» **EXTRACT TO READ**
◇ ◇ ◇ ◇ ◇ ◇ ◇
Is there a way to serialize a profile so i can store it some WhyLabs R2AI Community #general

Is there a way to serialize a profile so i can sto...

wooden-glass-33314

11/28/2023, 10:33 PM

Is there a way to serialize a profile so i can store it somewhere like a db? i’d like to recall this profile at a later point and merge/compare it with another profile.

brainy-addition-90818

11/28/2023, 10:38 PM

Yep

Copy code

import whylogs as why

row = {"a": 1, "b": 2, "c": 3}

result_set = why.log(row)

print(result_set.view().serialize())

brainy-addition-90818

11/28/2023, 10:39 PM

that gives you

bytes

that you can store and load back up later into a DatasetProfileView. The biggest caveat is that you're going to be using a

DatasetProfileView

and not a

DatasetProfile

at that point, which means you can only merge it with other things, you can't add individual datapoints directly.

wooden-glass-33314

11/28/2023, 10:40 PM

thanks for the quick response! I’m still learning the intricacies of your api so apologies for the dumb questions. can you also compare DatasetProfileViews?

brainy-addition-90818

11/28/2023, 10:41 PM

Np, no dumb questions. You can do a lot of the same stuff, you'll basically be manually comparing things that you can find on the profile view, like

._columns

. It doesn't have a convenient

.equals()

function sadly

brainy-addition-90818

11/28/2023, 10:42 PM

You can load it back up with

Copy code

import whylogs as why

row = {"a": 1, "b": 2, "c": 3}

result_set = why.log(row)

ser = result_set.view().serialize()

view = why.DatasetProfileView.deserialize(ser)

print(view._columns)

brainy-addition-90818

11/28/2023, 10:43 PM

You'll probably be most interested in these things

Copy code

view._columns
        view._dataset_timestamp
        view._creation_timestamp
        view._metrics
        view._metadata: Dict[str, str]

brainy-addition-90818

11/28/2023, 10:44 PM

Depends on why you're doing the manual comparison I guess. You probably want to browse around the _metrics though. Are you just going to do things like comparing column_a's avg to another profile's version of column_a's avg?

wooden-glass-33314

11/28/2023, 10:46 PM

at a high-level, the idea is to profile our training dataset, then store it. then, on a rolling basis, profile new feature data and compare it to the training dataset’s profile. each time we compare, we capture metrics and store them in timeseries to see drift over time. hopefully with this process we’re able to determine when we need to retrain our models

mysterious-solstice-25388

11/28/2023, 10:47 PM

We have some of these topics covered in our examples, check out: https://whylogs.readthedocs.io/en/latest/examples/basic/Getting_Started.html https://github.com/whylabs/whylogs/blob/mainline/python/examples/basic/Notebook_Profile_Visualizer.ipynb

wooden-glass-33314

11/28/2023, 10:47 PM

as far as what we’re comparing, i am no data scientist and was just hoping for automagic goodness 😄

wooden-glass-33314

11/28/2023, 10:50 PM

ok, so i see some functions in the NotebookProfileVisualizer to compare 2 profile views, so that gets me closer. is there a way to also serialize the “profile summary” into a set of k/v pairs? we can dot notate stuff to flatten it if it has a more complex structure than simple dict[str, str]

mysterious-solstice-25388

11/28/2023, 10:53 PM

The profile summary is effectively contained in the profile, the summary is like a string representation of the more compact stats/distributions in the profile.
◇ ◇ ◇ ◇ ◇ ◇ ◇
(Chart-based quiz items)
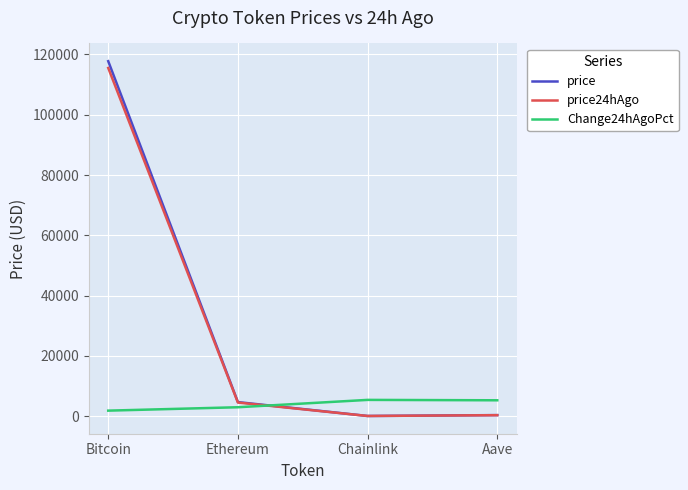

What is the smallest value displayed?

23.0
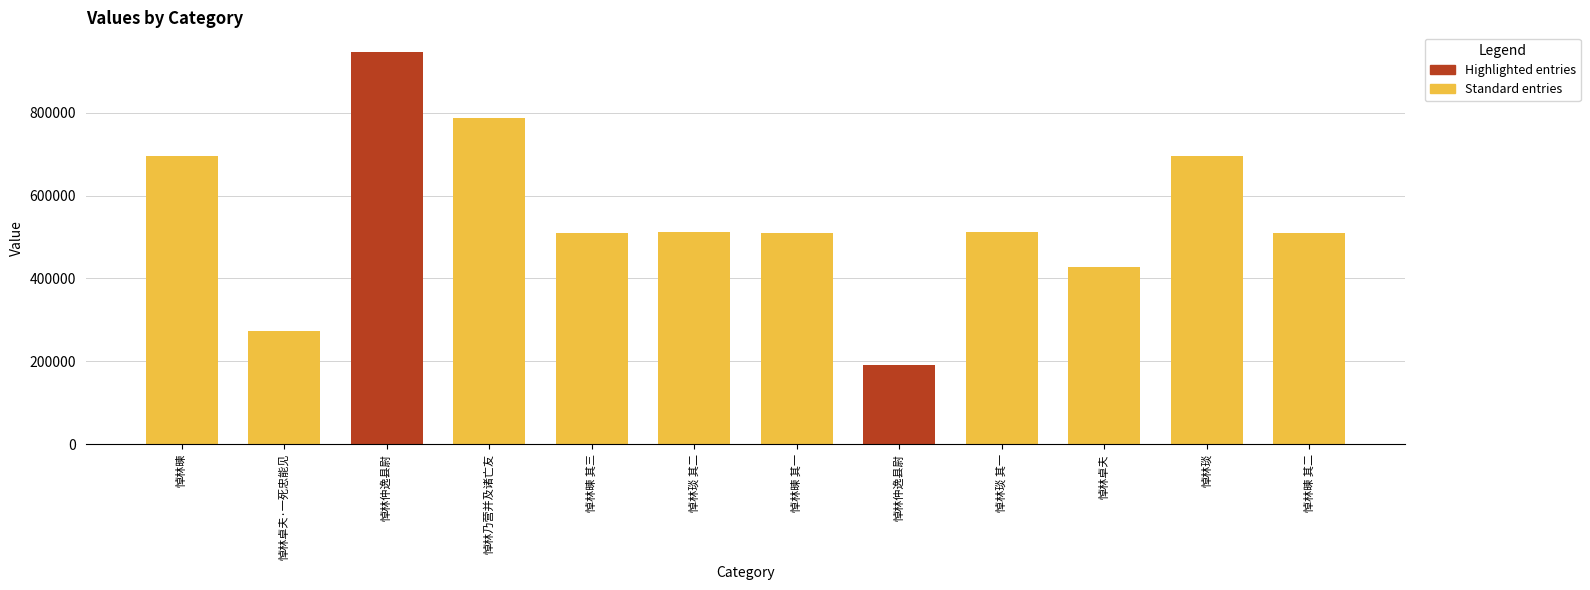

What is the minimum value shown in the chart?

192003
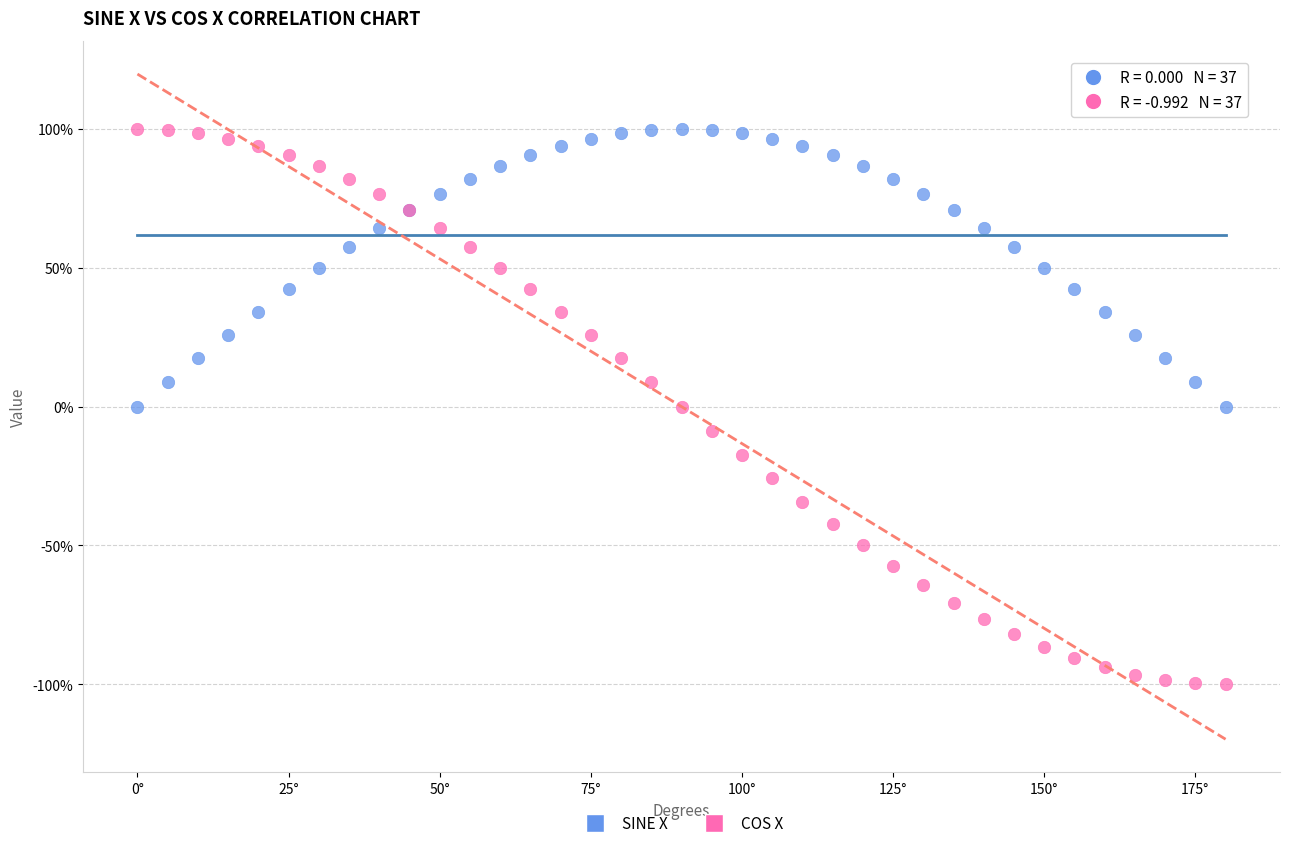

Which series has the widest spread of Y values?

COS X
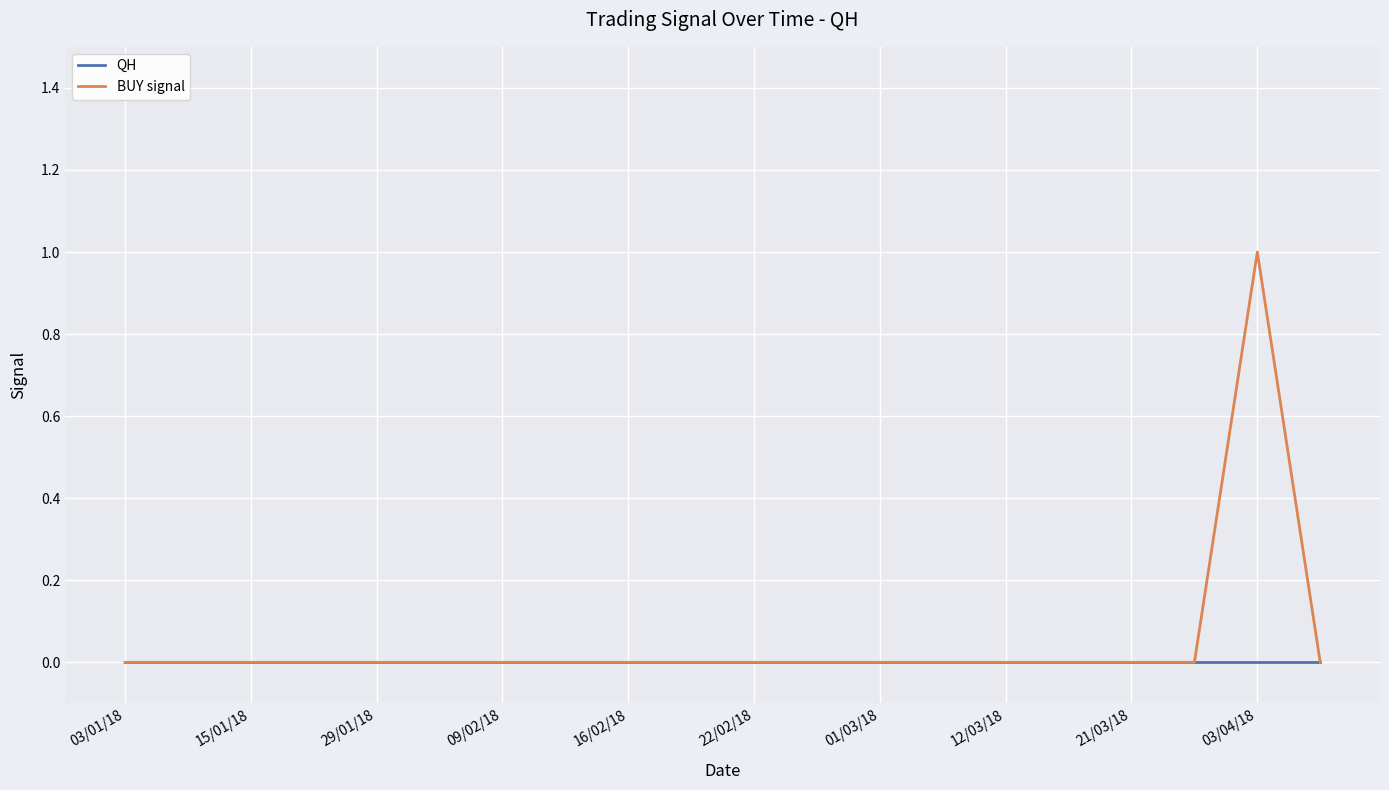

Rank the series by their maximum value, from highest to lowest.

BUY signal, QH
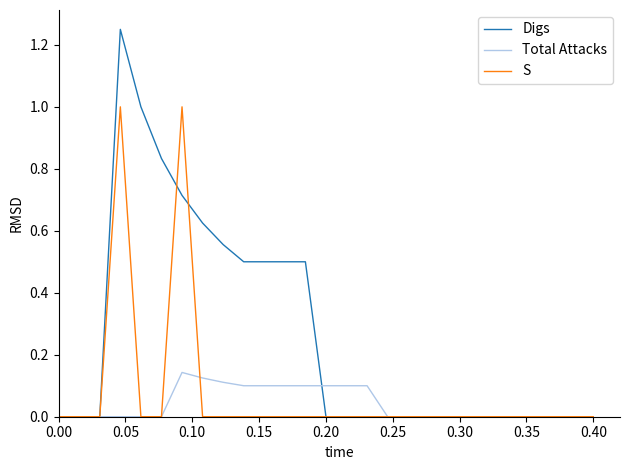

Which series has the largest range (max minus min)?

Digs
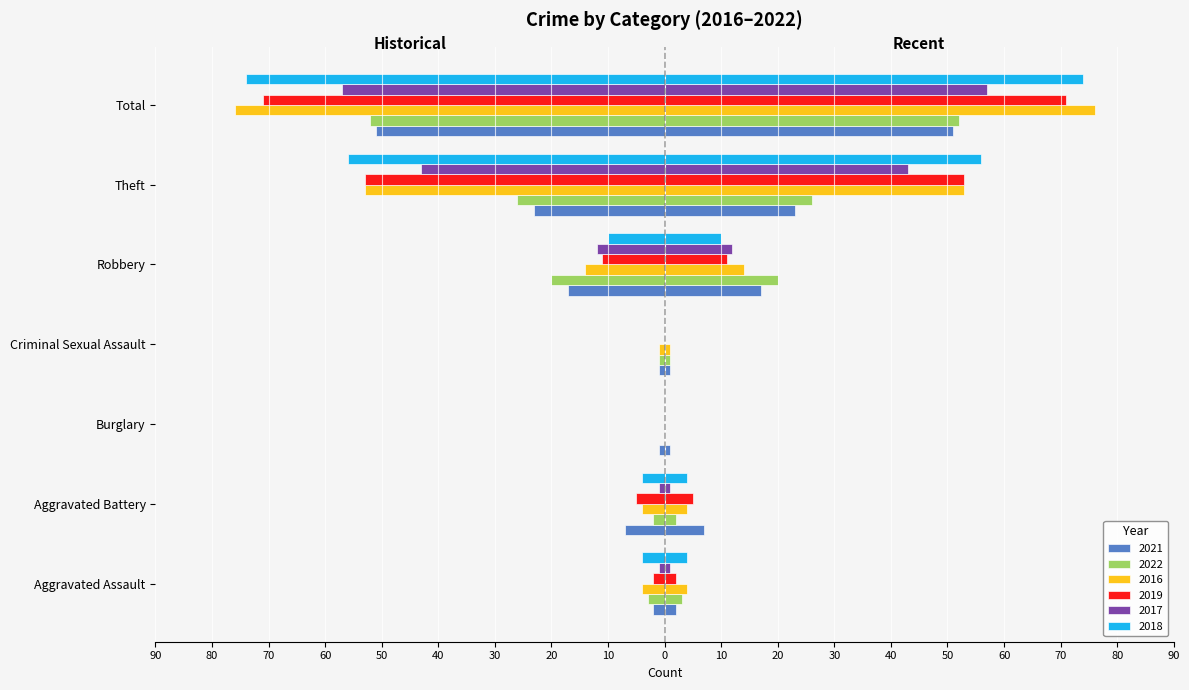

What is the average value of the 2018 series?

-21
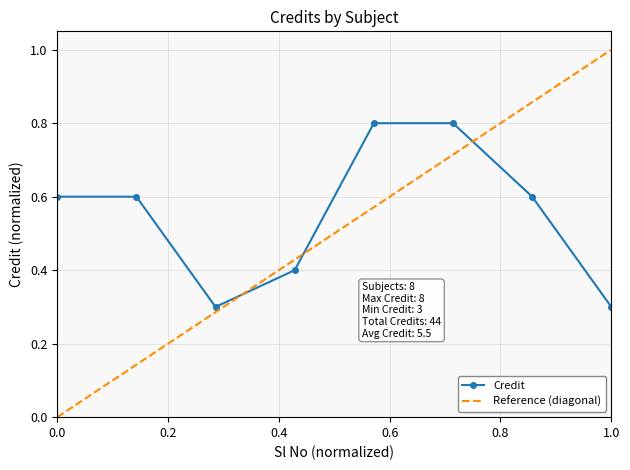

What is the minimum value shown in the chart?

0.3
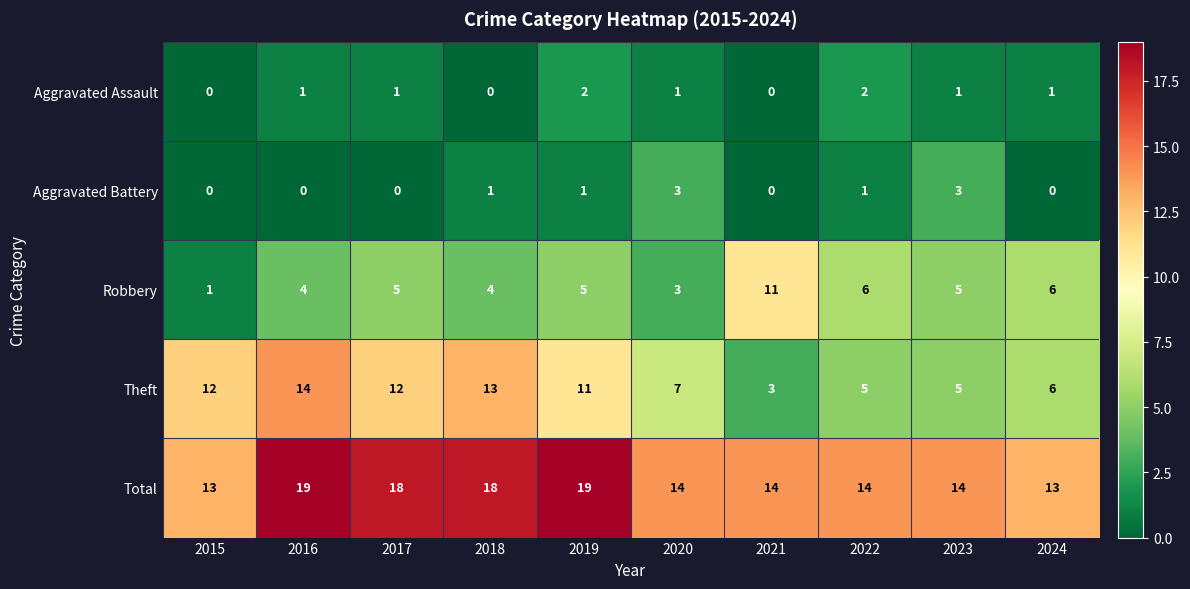

Which series has the largest total across all categories?

Total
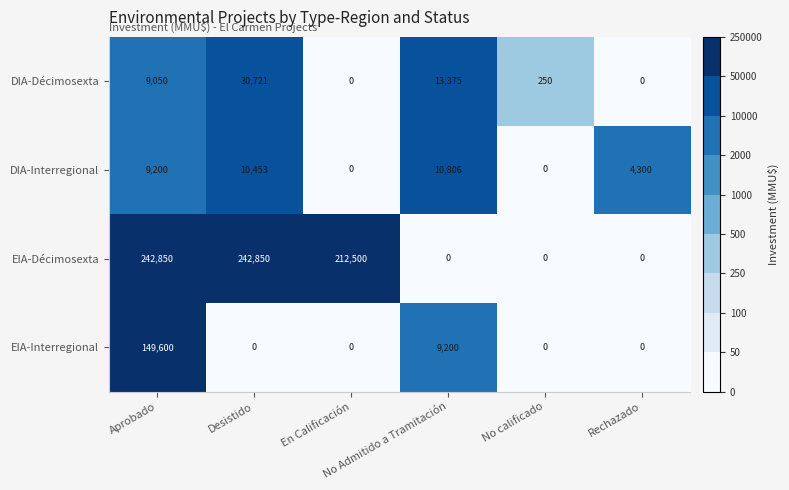

List the series in order of their peak value, lowest first.

DIA-Interregional, DIA-Décimosexta, EIA-Interregional, EIA-Décimosexta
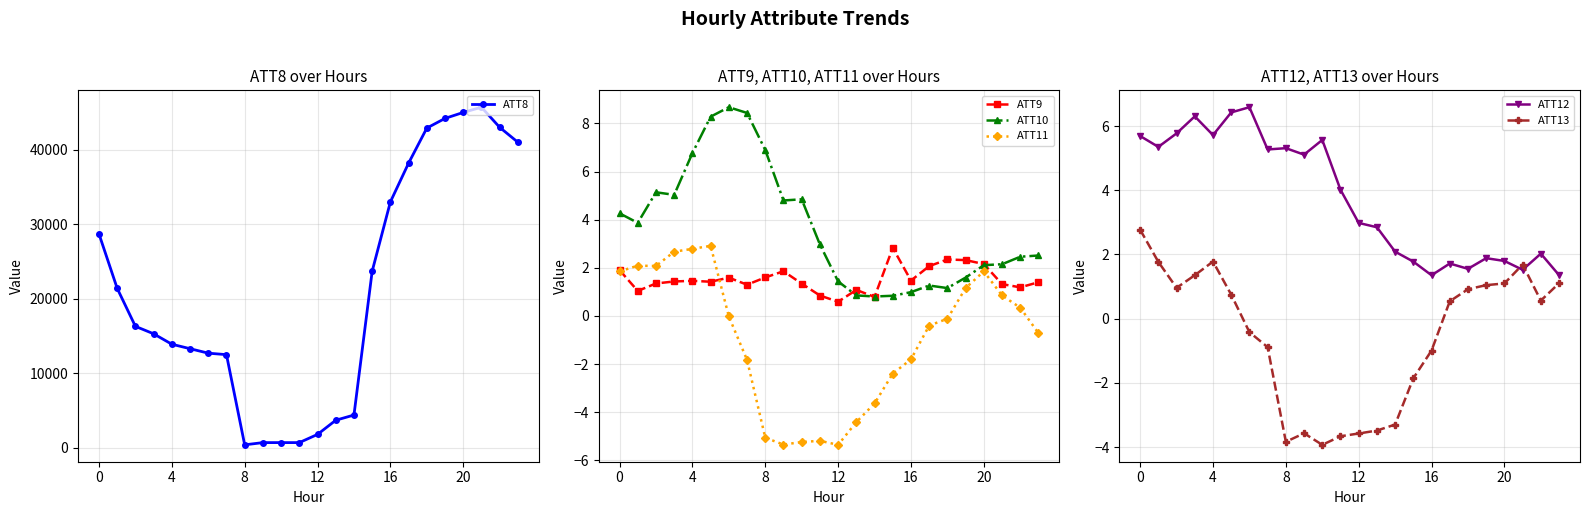

What are all the series names shown in the legend?

ATT8, ATT9, ATT10, ATT11, ATT12, ATT13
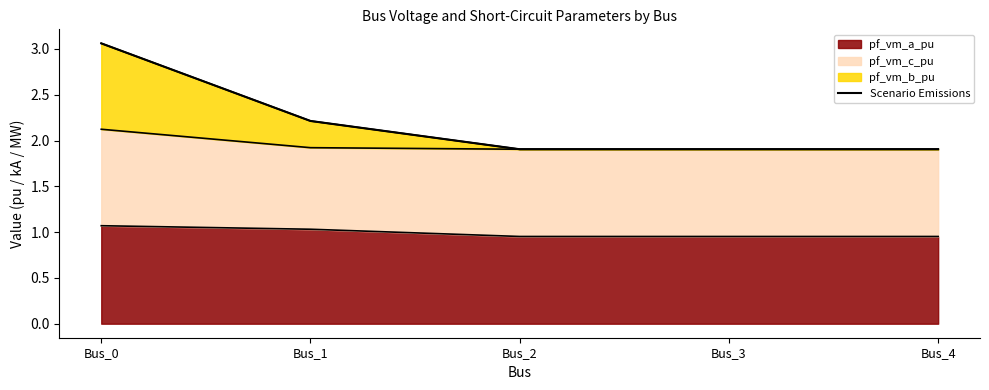

What is the sum of the values at Bus_2 and Bus_3?

3.8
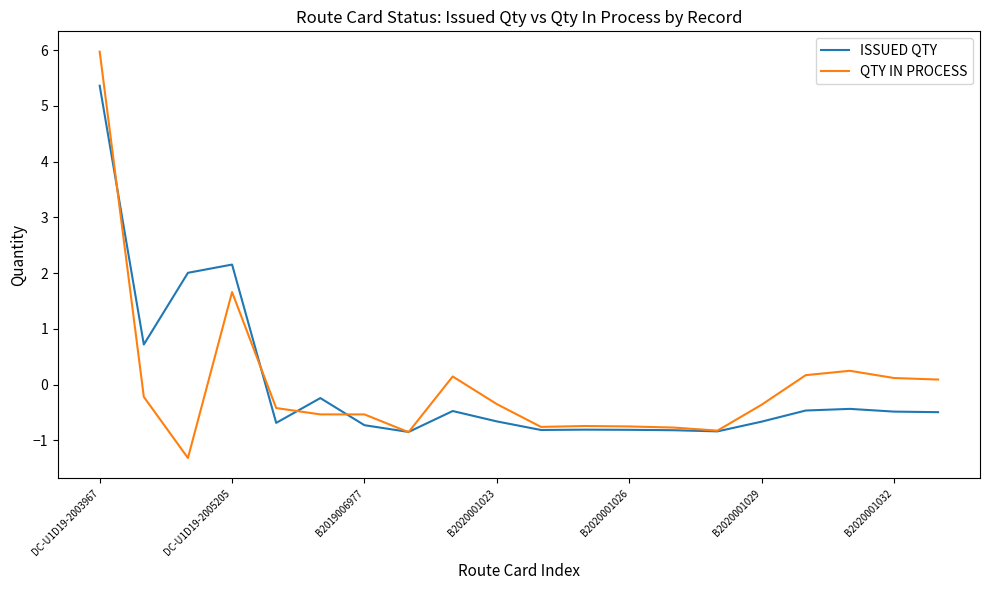

List the series in order of their peak value, highest first.

QTY IN PROCESS, ISSUED QTY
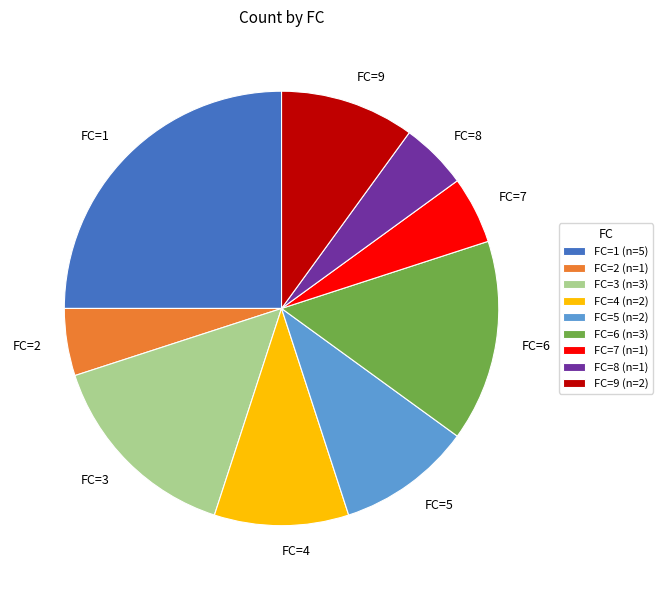

Combined, do FC=5 and FC=9 account for over 50%?

No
◇ ◇ ◇ ◇ ◇ ◇ ◇
» **EXERCISE PROMPT**
Copy the forum thread starting at "that you can store" and ending at "individual datapoints directly.", changing "individual datapoints" to "single rows". You won't need the listing for anything here.

» **SOLUTION TO THIS TASK**
that you can store and load back up later into a DatasetProfileView. The biggest caveat is that you're going to be using a

DatasetProfileView

and not a

DatasetProfile

at that point, which means you can only merge it with other things, you can't add single rows directly.